Saved entries
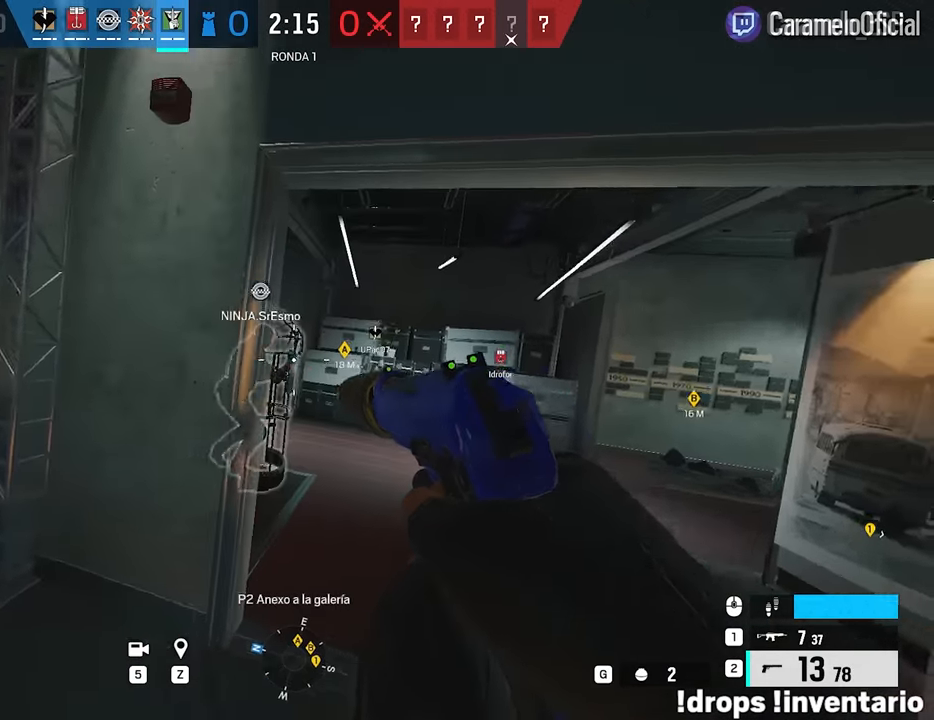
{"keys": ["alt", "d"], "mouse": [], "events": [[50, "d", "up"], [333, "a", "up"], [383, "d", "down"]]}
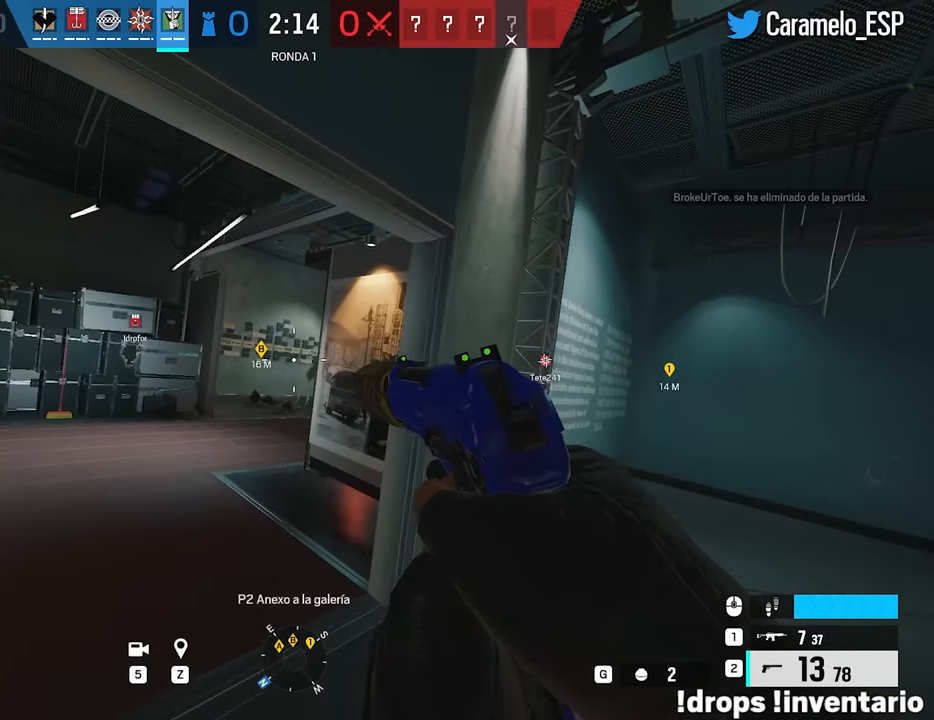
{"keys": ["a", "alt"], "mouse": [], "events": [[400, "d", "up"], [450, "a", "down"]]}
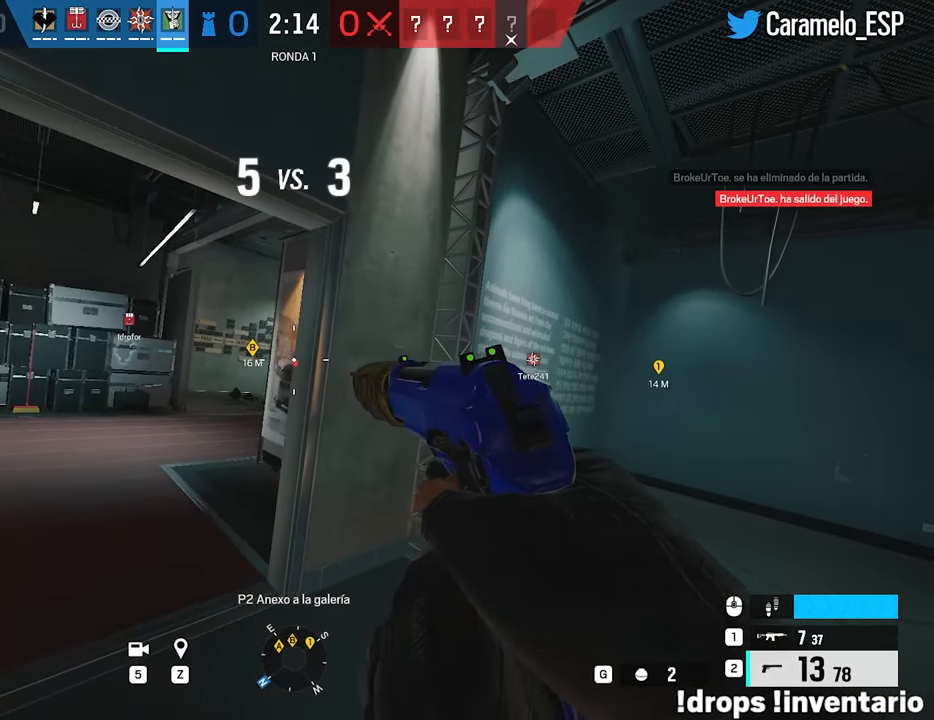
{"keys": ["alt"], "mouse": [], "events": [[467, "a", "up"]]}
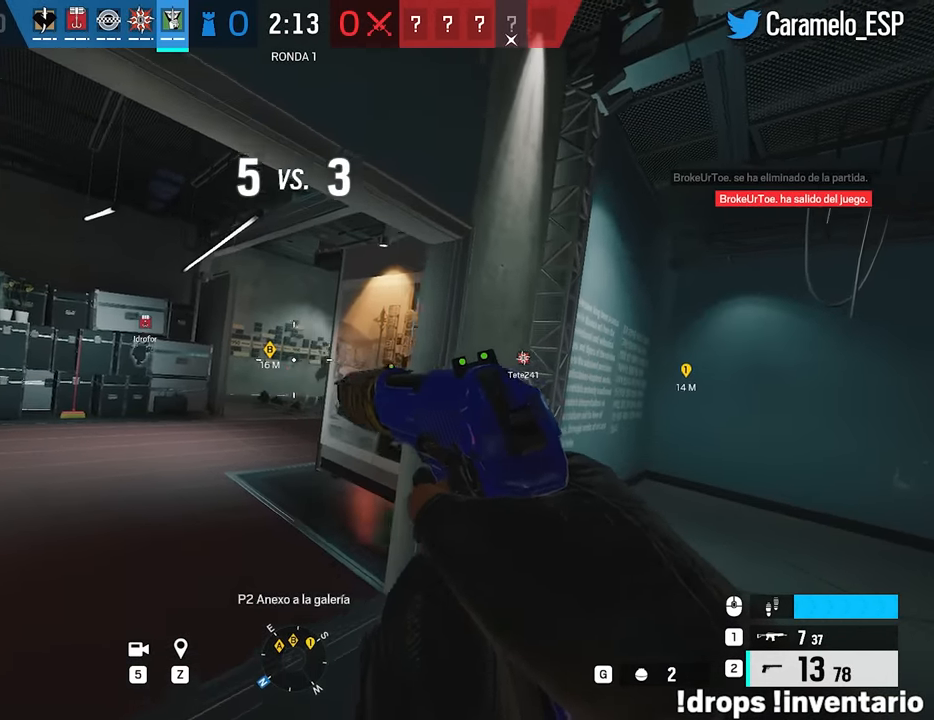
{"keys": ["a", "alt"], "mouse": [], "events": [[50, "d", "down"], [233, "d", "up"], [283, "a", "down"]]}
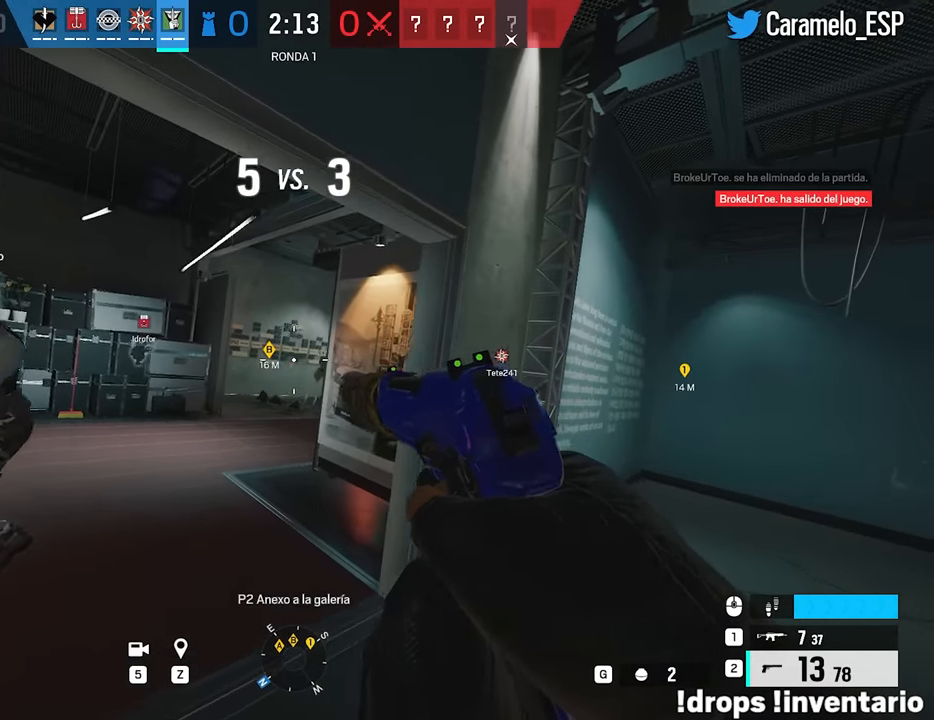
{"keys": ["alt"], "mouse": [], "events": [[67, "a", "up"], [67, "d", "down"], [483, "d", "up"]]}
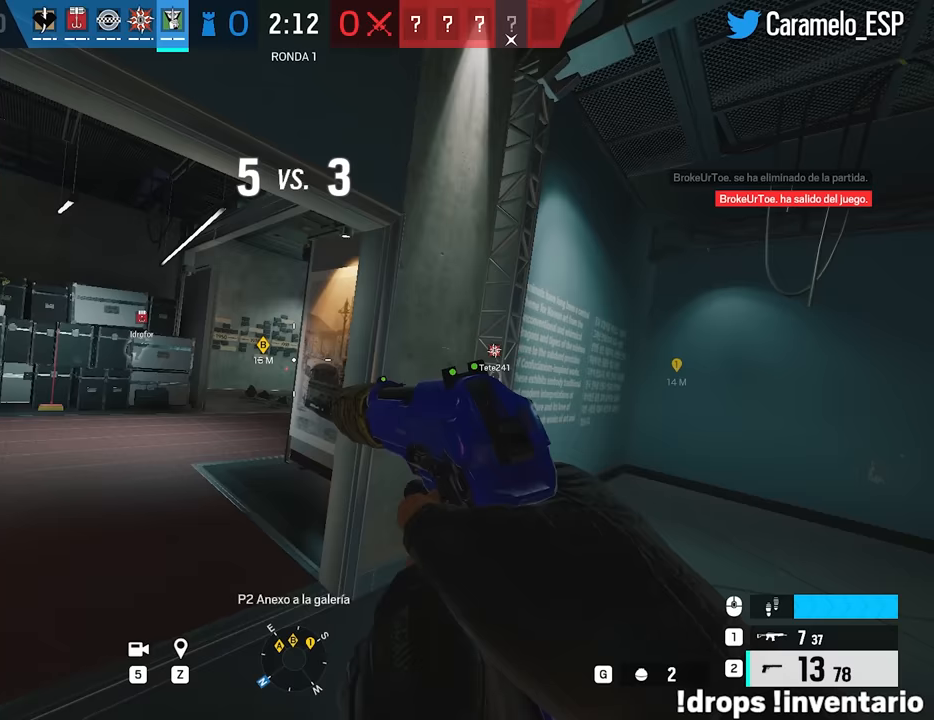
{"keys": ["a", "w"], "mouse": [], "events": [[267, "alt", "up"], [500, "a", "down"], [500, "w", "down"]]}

=== Task ===
Copy out all the data without changing anything, and drop the pictures.

=== Response area ===
{"keys": ["alt", "d"], "mouse": [], "events": [[50, "d", "up"], [333, "a", "up"], [383, "d", "down"]]}
{"keys": ["a", "alt"], "mouse": [], "events": [[400, "d", "up"], [450, "a", "down"]]}
{"keys": ["alt"], "mouse": [], "events": [[467, "a", "up"]]}
{"keys": ["a", "alt"], "mouse": [], "events": [[50, "d", "down"], [233, "d", "up"], [283, "a", "down"]]}
{"keys": ["alt"], "mouse": [], "events": [[67, "a", "up"], [67, "d", "down"], [483, "d", "up"]]}
{"keys": ["a", "w"], "mouse": [], "events": [[267, "alt", "up"], [500, "a", "down"], [500, "w", "down"]]}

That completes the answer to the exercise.